> ENTRIES PROVIDED
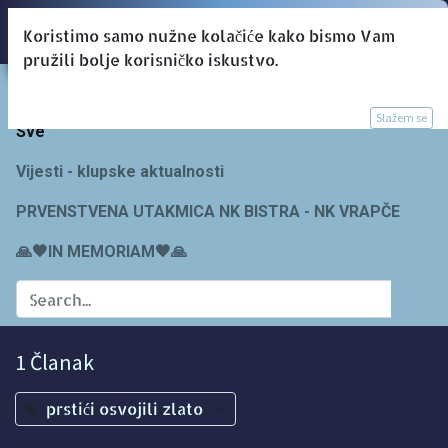
Koristimo samo nužne kolačiće kako bismo Vam
pružili bolje korisničko iskustvo.
Blogs:
Slažem se
Sve
Vijesti - klupske aktualnosti
PRVENSTVENA UTAKMICA NK BISTRA - NK VRAPČE
🙏🖤IN MEMORIAM🖤🙏
1 Članak
prstići osvojili zlato
×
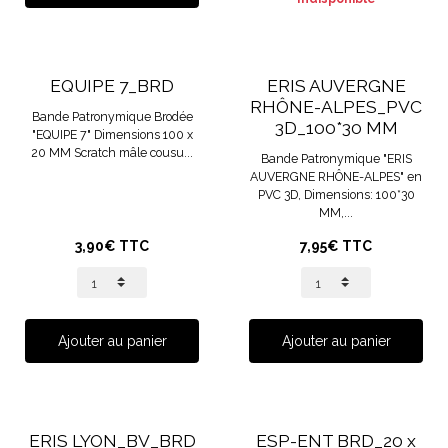
EQUIPE 7_BRD
ERIS AUVERGNE
RHÔNE-ALPES_PVC
Bande Patronymique Brodée
3D_100*30 MM
"EQUIPE 7" Dimensions 100 x
20 MM Scratch mâle cousu...
Bande Patronymique "ERIS
AUVERGNE RHÔNE-ALPES" en
PVC 3D, Dimensions: 100*30
MM,...
3,90€ TTC
7,95€ TTC
Ajouter au panier
Ajouter au panier
ERIS LYON_BV_BRD
ESP-ENT BRD_20 x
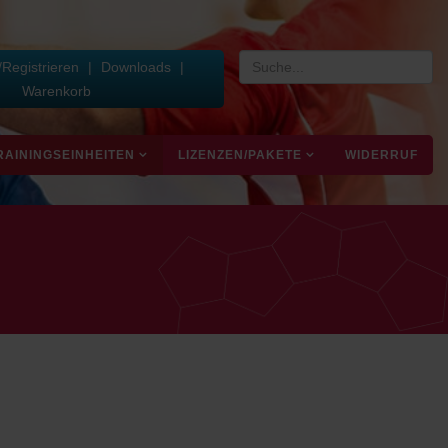
Registrieren
|
Downloads
|
Warenkorb
RAININGSEINHEITEN
LIZENZEN/PAKETE
WIDERRUF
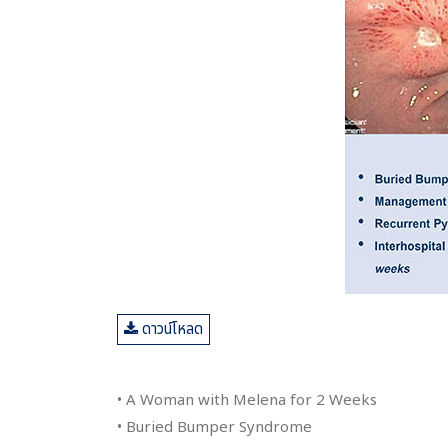
ดาวน์โหลด
• A Woman with Melena for 2 Weeks
• Buried Bumper Syndrome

> DIRECTIONS
Exact reproduction is required. Output only the lines from the one with "prstići osvojili zlato" through the end of the listing above, both ends included, and no pictures.

> TASK SOLUTION
prstići osvojili zlato
×
EQUIPE 7_BRD
ERIS AUVERGNE
RHÔNE-ALPES_PVC
Bande Patronymique Brodée
3D_100*30 MM
"EQUIPE 7" Dimensions 100 x
20 MM Scratch mâle cousu...
Bande Patronymique "ERIS
AUVERGNE RHÔNE-ALPES" en
PVC 3D, Dimensions: 100*30
MM,...
3,90€ TTC
7,95€ TTC
Ajouter au panier
Ajouter au panier
ERIS LYON_BV_BRD
ESP-ENT BRD_20 x
Registrieren
|
Downloads
|
Warenkorb
RAININGSEINHEITEN
LIZENZEN/PAKETE
WIDERRUF
ดาวน์โหลด
• A Woman with Melena for 2 Weeks
• Buried Bumper Syndrome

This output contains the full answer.